Ganhar o Prêmio Vladimir Herzog foi muito significativo para Fabiana. “Estar na academia nunca foi fácil. Sempre precisei conciliar trabalho, estudo e sobrevivência. Receber o Prêmio Vladimir Herzog representa um reconhecimento não apenas da minha trajetória, mas também da luta coletiva das mulheres negras na educação”.
Ela acredita que é uma forma de legitimar as narrativas e afirmar que a pedagogia antirracista têm potência transformadora. “Esse reconhecimento dialoga diretamente com a luta, porque amplia nossa visibilidade, fortalece nossas vozes e incentiva mais pessoas a se engajarem nesse movimento.”
Além de tudo, é preciso esperançar numa prática antirracista, como ensina o filósofo e escritor Renato Noguera.

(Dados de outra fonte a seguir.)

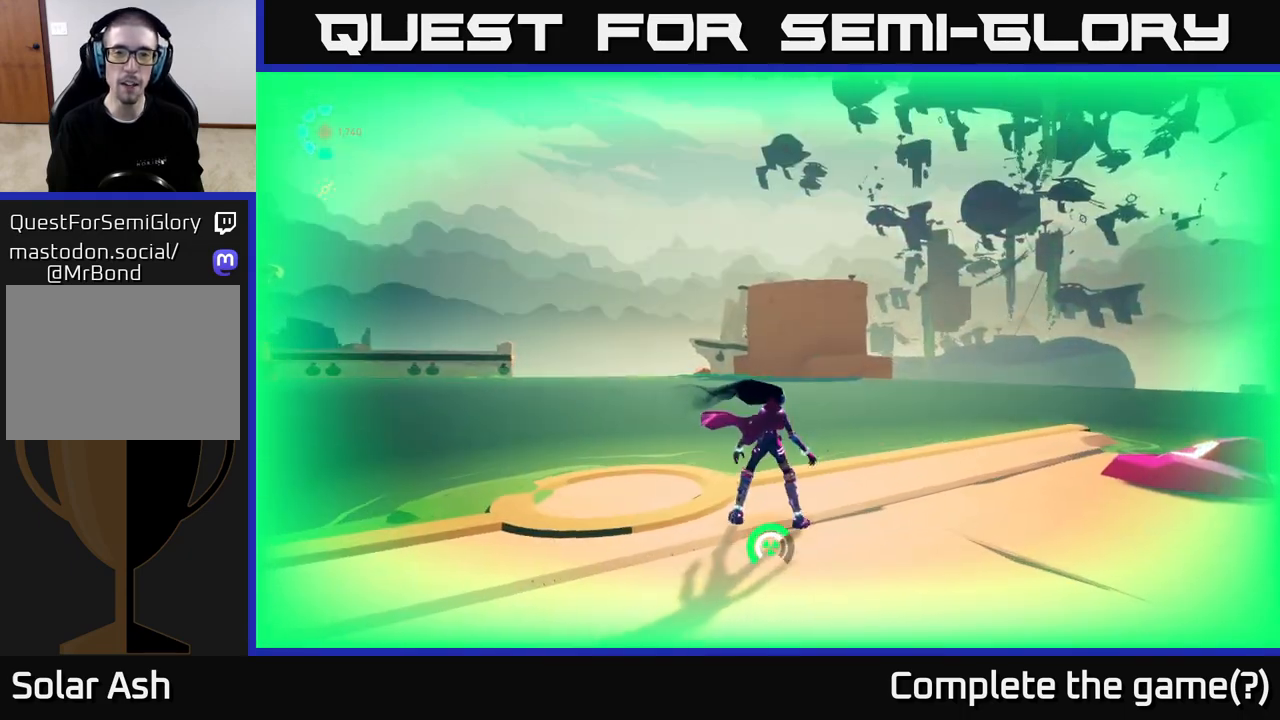
{"buttons": [], "left_stick": "right", "right_stick": "left", "events": [[383, "left_stick", "right"], [467, "right_stick", "left"]]}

Para 2030, Fabiana imagina uma escola que seja um espaço de bem viver, onde as crianças negras tenham acesso à cultura, ao lazer, à tecnologia e a uma educação de qualidade. “Uma escola que valorize suas histórias, que tenha professores preparados para lidar com o racismo e que ofereça segurança e acolhimento. Uma escola democrática, afetiva e antirracista, capaz de garantir que essas crianças cresçam com dignidade e esperança.”